» **THE DATA**
----------------------------------------

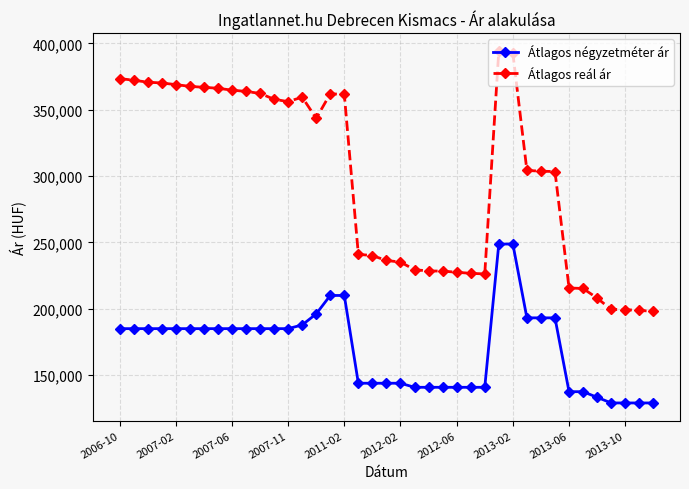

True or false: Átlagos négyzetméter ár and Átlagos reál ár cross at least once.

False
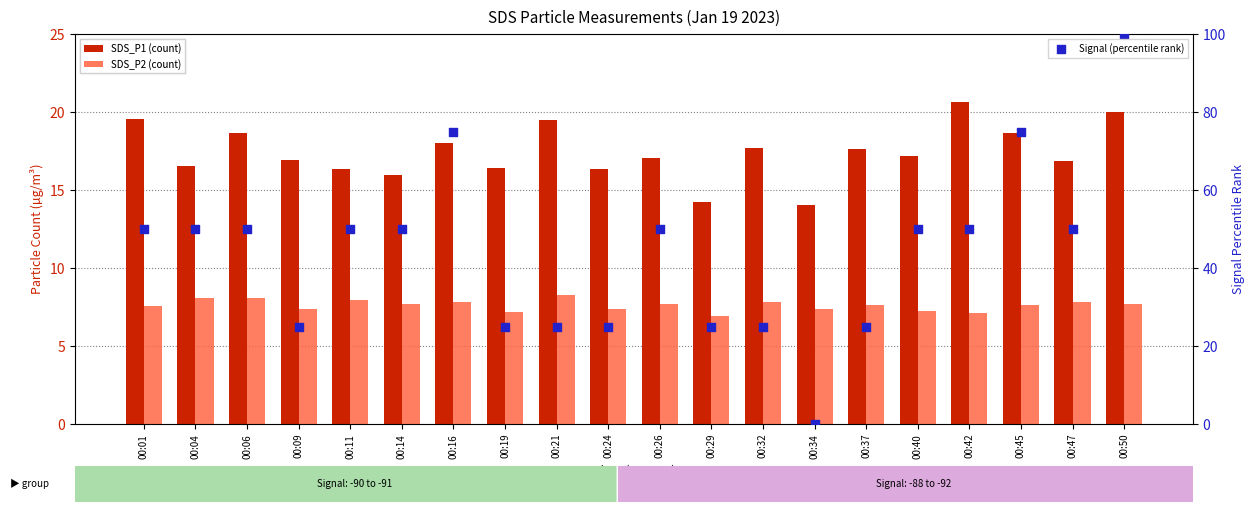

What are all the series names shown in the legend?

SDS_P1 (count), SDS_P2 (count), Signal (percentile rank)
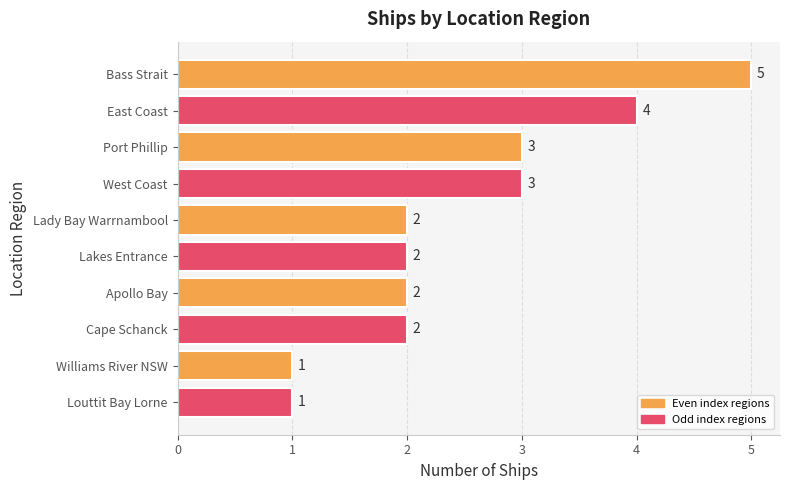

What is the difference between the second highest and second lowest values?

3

----------------------------------------

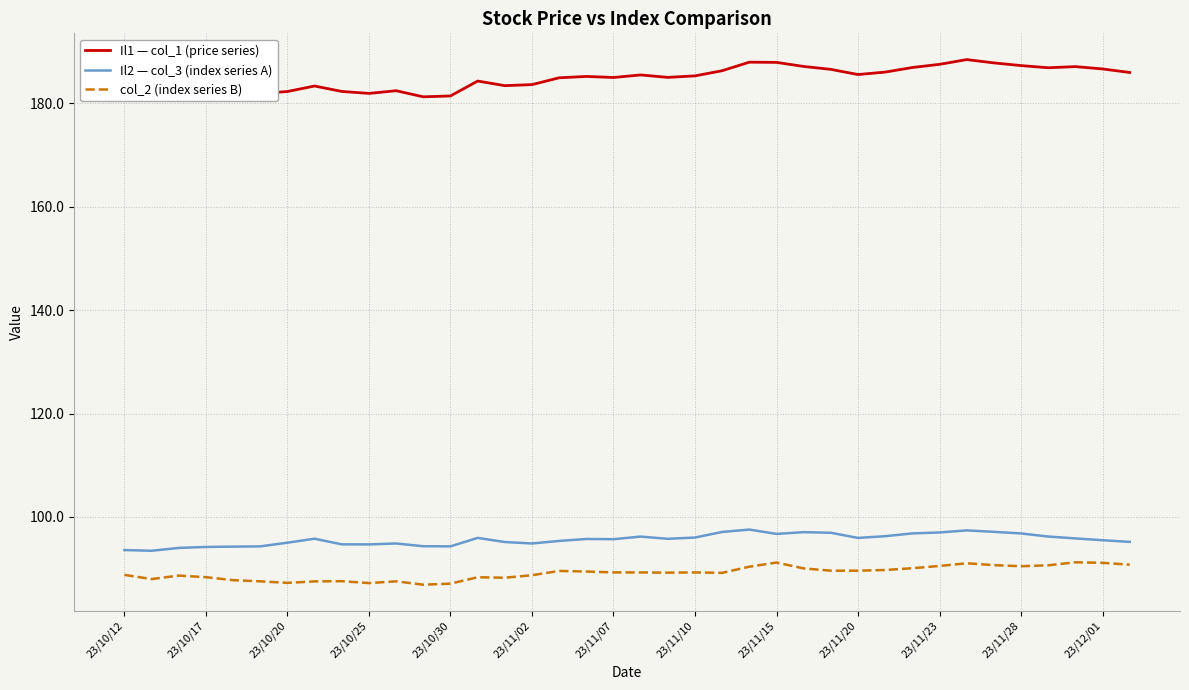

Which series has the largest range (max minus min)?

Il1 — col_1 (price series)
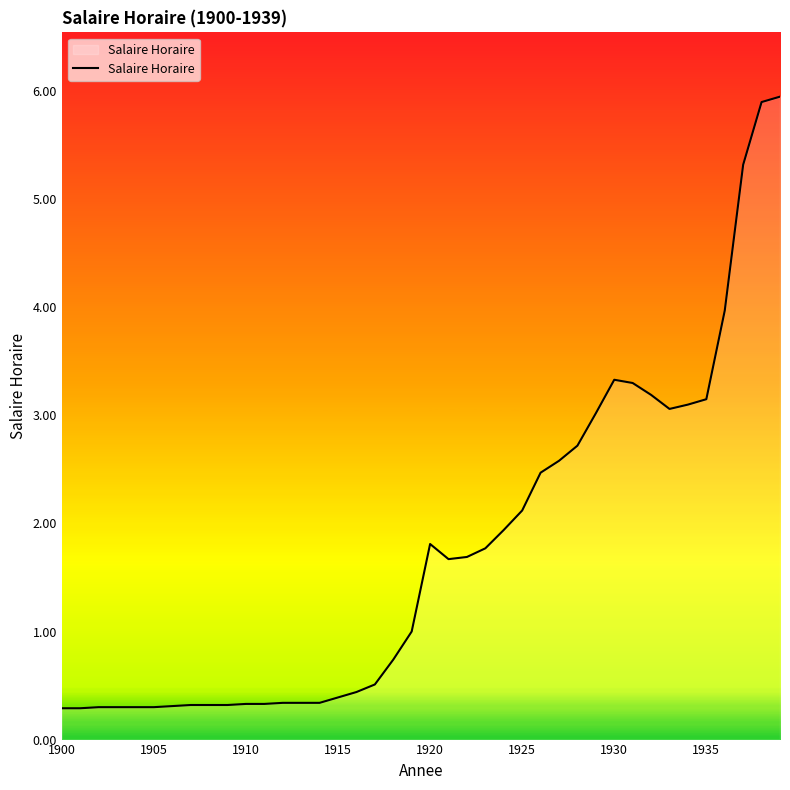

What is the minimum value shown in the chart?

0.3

----------------------------------------

Reproduce the data word for word from the line containing "True or false: Átlagos" through the line containing "What is the difference", both lines included. Leave the pictures out.

True or false: Átlagos négyzetméter ár and Átlagos reál ár cross at least once.

False

What are all the series names shown in the legend?

SDS_P1 (count), SDS_P2 (count), Signal (percentile rank)

What is the difference between the second highest and second lowest values?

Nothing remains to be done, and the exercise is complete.